Insalubrité à l’embarcadère d’Abomey-Calavi : Aux portes de la ‘’Venise d’Afrique’’, les déchets repoussent

La rédaction 11 avril 2019

La cité lacustre de Ganvié, l’une des destinations prisées par les touristes en séjour au Bénin, n’est accessible que par barque. Il faut donc passer par l’embarcadère d’Abomey-Calavi, un site qui repousse par son insalubrité.

De loin, un horizon doré fait rêver. Des touristes positionnés ce mardi matin à l’embarcadère s’impatientent de découvrir l’autre bout du monde. Mais de près sur ce site, l’odeur de poisson réserve un mauvais accueil aux usagers. Le milieu présente des tableaux peu reluisants : des déchets qui planent sur une surface d’eau boueuse et noirâtre. « Quand on arrive, on ne voit pas ça tout de suite, on regarde plutôt le paysage, la vie des gens qui travaillent », nous raconte un touriste belge. Cependant, derrière ces réponses mitigées, il y a bien un mauvais ressenti. Les mains de ces visiteurs en partance pour Ganvié, la Venise d’Afrique ne sont jamais loin de leurs narines, jusqu’à ce qu’ils ne montent dans une des barques positionnées. « L’odeur pour le moment ne dérange pas, mais parce qu’il ne fait pas encore trop chaud », explique sa fille, Aurore, résidente au Bénin depuis un an et demi.

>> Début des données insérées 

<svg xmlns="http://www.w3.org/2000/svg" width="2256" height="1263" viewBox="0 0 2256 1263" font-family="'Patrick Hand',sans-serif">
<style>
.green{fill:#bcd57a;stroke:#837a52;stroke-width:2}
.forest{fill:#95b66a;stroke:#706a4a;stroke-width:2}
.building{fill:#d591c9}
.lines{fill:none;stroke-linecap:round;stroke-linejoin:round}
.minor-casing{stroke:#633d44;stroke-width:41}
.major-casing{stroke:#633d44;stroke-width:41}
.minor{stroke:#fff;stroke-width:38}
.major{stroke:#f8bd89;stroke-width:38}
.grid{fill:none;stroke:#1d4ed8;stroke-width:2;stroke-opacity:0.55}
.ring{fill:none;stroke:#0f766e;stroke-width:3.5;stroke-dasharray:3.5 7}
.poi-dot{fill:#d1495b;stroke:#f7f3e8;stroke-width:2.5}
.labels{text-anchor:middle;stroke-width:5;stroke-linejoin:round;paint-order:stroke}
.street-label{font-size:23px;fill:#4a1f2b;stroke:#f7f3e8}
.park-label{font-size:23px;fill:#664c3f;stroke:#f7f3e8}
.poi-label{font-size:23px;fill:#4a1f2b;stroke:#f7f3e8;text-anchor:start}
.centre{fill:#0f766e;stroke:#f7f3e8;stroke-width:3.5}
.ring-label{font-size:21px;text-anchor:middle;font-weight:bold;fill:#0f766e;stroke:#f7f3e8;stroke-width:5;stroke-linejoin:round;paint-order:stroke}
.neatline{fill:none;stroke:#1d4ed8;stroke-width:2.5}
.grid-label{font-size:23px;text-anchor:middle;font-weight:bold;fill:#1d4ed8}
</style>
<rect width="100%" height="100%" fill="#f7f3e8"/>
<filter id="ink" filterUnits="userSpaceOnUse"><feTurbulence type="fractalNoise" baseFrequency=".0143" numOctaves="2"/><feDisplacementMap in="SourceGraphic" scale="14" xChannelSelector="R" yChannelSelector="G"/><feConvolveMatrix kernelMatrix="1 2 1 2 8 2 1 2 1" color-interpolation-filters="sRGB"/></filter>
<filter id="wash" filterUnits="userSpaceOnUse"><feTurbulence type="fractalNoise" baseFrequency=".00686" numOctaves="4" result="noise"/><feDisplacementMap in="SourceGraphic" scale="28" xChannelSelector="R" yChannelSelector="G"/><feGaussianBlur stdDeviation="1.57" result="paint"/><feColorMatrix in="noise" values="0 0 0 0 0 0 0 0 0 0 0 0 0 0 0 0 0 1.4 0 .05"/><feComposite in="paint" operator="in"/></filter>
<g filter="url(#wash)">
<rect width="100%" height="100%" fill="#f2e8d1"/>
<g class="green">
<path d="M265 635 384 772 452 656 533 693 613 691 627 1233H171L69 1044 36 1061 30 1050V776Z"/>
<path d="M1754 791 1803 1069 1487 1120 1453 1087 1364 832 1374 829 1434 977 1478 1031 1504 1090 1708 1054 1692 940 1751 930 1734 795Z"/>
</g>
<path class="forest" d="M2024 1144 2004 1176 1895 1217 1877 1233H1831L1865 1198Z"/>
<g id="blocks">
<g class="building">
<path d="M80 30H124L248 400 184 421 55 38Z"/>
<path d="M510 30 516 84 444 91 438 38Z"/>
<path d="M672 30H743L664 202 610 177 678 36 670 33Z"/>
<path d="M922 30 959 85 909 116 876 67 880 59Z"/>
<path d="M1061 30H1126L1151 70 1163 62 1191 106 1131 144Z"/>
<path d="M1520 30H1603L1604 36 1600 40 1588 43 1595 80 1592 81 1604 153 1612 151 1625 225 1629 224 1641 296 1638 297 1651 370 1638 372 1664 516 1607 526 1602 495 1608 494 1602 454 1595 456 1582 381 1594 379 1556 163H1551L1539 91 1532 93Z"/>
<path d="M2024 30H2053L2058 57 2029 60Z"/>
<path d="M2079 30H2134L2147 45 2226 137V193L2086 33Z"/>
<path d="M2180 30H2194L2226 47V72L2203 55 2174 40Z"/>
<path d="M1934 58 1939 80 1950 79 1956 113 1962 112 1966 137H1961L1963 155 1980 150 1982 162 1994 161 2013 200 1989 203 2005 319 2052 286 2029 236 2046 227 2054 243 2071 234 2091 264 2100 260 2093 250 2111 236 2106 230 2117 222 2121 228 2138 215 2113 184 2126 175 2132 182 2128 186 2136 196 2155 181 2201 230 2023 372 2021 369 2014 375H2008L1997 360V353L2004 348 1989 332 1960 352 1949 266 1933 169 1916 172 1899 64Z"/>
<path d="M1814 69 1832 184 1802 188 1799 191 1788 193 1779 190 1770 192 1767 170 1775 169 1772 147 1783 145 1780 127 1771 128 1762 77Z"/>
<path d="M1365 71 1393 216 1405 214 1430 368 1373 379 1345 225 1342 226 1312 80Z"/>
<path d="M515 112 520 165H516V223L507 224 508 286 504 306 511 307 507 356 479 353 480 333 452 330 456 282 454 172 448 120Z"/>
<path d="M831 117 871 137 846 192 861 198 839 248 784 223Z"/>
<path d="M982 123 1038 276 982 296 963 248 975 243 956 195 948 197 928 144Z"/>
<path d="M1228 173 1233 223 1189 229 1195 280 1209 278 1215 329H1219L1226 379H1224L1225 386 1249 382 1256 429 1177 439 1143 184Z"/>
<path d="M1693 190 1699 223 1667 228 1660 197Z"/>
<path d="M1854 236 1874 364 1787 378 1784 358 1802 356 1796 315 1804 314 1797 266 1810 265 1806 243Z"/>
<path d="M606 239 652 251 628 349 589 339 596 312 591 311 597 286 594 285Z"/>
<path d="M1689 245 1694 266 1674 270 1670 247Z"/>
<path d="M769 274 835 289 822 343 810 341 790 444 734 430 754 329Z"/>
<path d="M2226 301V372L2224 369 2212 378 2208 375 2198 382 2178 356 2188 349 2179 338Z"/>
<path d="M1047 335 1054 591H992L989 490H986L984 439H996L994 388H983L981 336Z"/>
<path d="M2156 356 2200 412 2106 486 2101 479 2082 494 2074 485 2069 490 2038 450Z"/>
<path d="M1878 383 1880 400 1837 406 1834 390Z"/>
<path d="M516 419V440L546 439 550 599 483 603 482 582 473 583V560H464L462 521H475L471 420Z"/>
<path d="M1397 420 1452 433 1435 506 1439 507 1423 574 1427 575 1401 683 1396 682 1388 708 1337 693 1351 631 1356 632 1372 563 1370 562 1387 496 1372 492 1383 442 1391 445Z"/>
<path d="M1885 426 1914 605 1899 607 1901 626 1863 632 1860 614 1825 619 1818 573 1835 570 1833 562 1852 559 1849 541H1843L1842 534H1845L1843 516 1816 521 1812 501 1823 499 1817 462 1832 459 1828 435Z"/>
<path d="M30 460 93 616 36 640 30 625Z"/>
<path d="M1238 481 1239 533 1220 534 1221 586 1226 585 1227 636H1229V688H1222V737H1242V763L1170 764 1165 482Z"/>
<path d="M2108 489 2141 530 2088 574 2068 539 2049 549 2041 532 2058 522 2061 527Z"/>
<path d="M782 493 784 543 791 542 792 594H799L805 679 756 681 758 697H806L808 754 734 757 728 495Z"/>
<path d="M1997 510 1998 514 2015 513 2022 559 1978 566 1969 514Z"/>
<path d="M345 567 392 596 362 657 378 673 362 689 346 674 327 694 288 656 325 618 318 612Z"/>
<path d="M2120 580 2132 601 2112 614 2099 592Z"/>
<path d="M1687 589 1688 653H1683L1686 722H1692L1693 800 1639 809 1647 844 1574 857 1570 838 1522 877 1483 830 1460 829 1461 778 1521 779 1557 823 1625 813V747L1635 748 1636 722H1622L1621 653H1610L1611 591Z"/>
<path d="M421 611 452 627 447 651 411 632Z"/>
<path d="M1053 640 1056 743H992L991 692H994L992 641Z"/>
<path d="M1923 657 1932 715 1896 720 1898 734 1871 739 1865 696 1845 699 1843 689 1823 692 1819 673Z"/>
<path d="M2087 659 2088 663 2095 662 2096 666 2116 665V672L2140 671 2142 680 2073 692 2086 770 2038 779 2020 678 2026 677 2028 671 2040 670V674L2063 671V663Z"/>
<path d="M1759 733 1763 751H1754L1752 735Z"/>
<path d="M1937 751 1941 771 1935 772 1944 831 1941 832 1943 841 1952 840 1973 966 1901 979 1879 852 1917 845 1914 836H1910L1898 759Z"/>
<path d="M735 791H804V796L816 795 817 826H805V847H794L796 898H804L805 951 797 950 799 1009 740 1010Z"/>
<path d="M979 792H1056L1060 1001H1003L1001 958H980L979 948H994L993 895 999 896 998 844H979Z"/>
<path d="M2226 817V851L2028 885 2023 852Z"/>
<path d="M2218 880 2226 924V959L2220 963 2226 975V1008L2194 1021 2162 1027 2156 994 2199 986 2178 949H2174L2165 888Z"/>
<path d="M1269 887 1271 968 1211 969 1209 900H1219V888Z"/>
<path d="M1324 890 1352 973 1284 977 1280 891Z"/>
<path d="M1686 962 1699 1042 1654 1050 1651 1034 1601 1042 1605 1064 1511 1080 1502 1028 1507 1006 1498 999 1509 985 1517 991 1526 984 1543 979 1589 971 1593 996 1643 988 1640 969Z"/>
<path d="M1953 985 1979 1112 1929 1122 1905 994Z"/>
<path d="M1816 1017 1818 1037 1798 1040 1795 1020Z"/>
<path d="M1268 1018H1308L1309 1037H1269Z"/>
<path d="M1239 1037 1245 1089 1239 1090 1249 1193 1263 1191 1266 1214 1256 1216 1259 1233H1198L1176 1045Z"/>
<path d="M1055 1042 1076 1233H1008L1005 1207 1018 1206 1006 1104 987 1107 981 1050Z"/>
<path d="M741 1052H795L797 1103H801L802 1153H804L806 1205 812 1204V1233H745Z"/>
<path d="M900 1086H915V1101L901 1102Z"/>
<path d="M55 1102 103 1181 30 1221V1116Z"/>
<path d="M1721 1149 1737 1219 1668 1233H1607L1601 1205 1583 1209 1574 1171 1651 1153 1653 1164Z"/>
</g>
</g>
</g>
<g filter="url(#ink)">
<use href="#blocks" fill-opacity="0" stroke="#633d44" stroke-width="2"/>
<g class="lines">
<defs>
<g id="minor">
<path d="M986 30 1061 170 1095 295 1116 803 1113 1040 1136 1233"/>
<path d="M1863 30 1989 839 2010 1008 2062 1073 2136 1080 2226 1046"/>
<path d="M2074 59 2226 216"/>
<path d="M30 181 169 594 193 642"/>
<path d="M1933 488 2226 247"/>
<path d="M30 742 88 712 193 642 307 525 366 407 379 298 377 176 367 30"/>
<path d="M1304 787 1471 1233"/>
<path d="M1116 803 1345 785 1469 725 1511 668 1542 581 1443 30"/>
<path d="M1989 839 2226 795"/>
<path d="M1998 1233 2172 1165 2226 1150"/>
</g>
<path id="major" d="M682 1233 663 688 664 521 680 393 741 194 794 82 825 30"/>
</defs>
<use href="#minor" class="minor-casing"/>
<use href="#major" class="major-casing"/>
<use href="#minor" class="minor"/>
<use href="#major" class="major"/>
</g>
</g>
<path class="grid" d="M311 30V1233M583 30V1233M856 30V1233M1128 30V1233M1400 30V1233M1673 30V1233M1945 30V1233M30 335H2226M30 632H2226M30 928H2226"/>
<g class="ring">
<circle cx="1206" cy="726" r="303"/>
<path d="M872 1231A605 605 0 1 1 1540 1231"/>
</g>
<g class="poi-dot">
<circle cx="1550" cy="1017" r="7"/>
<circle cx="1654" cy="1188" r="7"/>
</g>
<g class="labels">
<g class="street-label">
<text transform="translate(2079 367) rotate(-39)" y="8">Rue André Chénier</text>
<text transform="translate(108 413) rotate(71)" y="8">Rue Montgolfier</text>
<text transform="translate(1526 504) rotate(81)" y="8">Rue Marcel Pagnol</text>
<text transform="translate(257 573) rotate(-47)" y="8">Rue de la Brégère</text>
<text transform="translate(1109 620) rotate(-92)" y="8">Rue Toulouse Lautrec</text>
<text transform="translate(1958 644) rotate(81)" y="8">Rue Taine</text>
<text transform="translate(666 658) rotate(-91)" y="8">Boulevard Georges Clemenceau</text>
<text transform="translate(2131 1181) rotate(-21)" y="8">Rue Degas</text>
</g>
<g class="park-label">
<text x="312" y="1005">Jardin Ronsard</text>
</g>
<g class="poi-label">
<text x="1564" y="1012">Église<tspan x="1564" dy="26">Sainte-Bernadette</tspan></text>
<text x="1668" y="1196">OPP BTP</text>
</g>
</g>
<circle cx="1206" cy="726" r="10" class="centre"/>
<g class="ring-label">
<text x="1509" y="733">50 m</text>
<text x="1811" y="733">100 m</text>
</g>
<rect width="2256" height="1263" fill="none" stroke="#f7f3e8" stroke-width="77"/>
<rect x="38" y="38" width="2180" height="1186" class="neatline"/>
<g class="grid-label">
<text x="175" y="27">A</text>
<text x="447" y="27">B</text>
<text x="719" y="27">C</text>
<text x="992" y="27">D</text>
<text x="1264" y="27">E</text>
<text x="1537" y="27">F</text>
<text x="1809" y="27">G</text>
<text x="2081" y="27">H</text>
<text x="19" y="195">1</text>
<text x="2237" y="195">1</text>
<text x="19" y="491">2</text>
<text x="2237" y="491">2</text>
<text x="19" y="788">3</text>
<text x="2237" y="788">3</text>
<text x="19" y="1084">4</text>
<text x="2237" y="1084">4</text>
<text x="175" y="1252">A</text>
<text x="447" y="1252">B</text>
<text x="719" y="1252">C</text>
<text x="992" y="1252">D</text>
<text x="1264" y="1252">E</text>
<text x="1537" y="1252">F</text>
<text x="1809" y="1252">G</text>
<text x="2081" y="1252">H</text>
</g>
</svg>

Le marché, un voisin encombrant
Alors que le soleil monte au Zénith, l’odeur épique des déchets, restes de poissons, de crabes et autres immondices s’impose aux usagers, mais sans les déconcerter. Contrairement aux étrangers, ils sont bien habitués, du moins qu’ils en sont parfois les auteurs.
Pour mieux comprendre la situation, nous remontons au marché de poissons. Les bonnes dames, parfois au soleil, parfois sous un parasol, discutent avec les clientes, devant des paniers remplis de crabes et de poissons fraîchement pêchés. ‘’Le panier de poissons est à 8000 francs” peut-on entendre d’une vendeuse. “Je le prends à 5000 francs” répond sa cliente dans la trentaine environ, sacoche à la main. Elles négocient, la vendeuse écaille, découpe et surtout, elle jette ce qui ne lui semble pas utile. Les restes de poissons et de crabes passent rapidement du fond de la bassine à l’eau du lac, dans laquelle baignent déjà de nombreux déchets.
Ramenant le fruit des pêches de la nuit, les pirogues naviguent au milieu des déchets flottants impassiblement. Ici, c’est une situation normale. La décision du gouvernement d’interdire les sachets plastiques, prise en juin dernier, ne semble pas encore avoir eu les résultats escomptés. « Ils ont soi-disant interdit les sacs plastiques, mais il y en a encore beaucoup trop. Si les sacs étaient réellement interdits, je pense que ça aiderait déjà à ce qu’il y en ait moins dans les eaux. Il faut une interdiction plus drastique, et que ce soit respecté », nous dit Aurore.
Les déchets plastiques ne viennent pas seulement du marché. Les sachets d’emballage de pains, de riz et autres, viennent aussi des riverains. La question du respect des interdictions et recommandations est en effet importante, comme le confirme Gbenonsi Donatien, un habitué des lieux : « la sensibilisation ne manque pas, mais on ne respecte rien dans ce milieu, ils sont têtus », dit-il. Les vendeuses, quant à elles n’avouent pas facilement leur responsabilité. Questionnée sur ces déchets, une responsable du marché, qui n’a pas voulu donner son identité, accuse les vendeuses qui viennent à 16h d’être à l’origine de ces déchets… quelques secondes après avoir elle-même vidé une bassine d’eau de poisson dans le lac à quelques mètres de nous.

Des infrastructures insuffisantes
Que pourraient-elles faire d’autre avec ces déchets ? Plusieurs poubelles sont installées du côté de l’embarcadère, mais tant leur nombre que leur taille paraissent bien ridicules pour accueillir tous les déchets du marché. « Il faut mettre des poubelles à disposition, des grands conteneurs dont les gens peuvent se servir », suggère le père d’Aurore. Si les déchets continuent de venir polluer le lac, il risque de ne plus y avoir assez de poisson pour nourrir les habitants. Les touristes, eux, ne viendront plus visiter un village lacustre, mais une cité insalubre.